*Exercise instructions*
Skip all lines in the entries below that come before the one containing "middle tip: (414, 4)". Repeat that line and the rest exactly.
· · · · ·
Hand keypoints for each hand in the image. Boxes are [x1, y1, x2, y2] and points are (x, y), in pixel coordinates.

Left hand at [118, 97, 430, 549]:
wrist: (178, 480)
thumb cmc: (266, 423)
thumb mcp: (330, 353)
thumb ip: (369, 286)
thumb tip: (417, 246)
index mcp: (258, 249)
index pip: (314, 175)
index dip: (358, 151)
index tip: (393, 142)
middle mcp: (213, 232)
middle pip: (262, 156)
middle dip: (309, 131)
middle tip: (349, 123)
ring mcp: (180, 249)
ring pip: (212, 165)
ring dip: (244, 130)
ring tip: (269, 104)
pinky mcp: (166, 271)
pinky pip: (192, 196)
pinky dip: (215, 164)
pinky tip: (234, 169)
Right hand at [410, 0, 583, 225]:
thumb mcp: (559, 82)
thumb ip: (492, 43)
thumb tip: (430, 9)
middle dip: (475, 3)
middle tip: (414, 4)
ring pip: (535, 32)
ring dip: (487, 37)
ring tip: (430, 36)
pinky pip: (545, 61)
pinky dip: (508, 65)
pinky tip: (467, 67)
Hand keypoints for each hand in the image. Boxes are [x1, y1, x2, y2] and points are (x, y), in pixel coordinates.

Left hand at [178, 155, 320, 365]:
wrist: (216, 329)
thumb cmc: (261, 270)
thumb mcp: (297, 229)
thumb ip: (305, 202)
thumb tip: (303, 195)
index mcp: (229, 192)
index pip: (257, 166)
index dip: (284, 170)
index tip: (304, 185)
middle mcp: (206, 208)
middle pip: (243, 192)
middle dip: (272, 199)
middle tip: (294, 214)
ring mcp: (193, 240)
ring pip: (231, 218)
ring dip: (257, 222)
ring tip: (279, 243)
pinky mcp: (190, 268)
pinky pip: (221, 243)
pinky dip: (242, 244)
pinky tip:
· · · · ·
*Result*
middle tip: (414, 4)
ring pip: (535, 32)
ring dip: (487, 37)
ring tip: (430, 36)
pinky pip: (545, 61)
pinky dip: (508, 65)
pinky tip: (467, 67)
Hand keypoints for each hand in the image. Boxes are [x1, y1, x2, y2] and points are (x, y), in pixel coordinates.

Left hand at [178, 155, 320, 365]:
wrist: (216, 329)
thumb cmc: (261, 270)
thumb mcp: (297, 229)
thumb ip: (305, 202)
thumb tip: (303, 195)
index mcp: (229, 192)
index pip: (257, 166)
index dip: (284, 170)
index tip: (304, 185)
middle mcp: (206, 208)
middle pip: (243, 192)
middle dip: (272, 199)
middle tip: (294, 214)
ring mcp: (193, 240)
ring pip: (231, 218)
ring dip: (257, 222)
ring tip: (279, 243)
pinky mcp: (190, 268)
pinky pip: (221, 243)
pinky dip: (242, 244)
pinky tip:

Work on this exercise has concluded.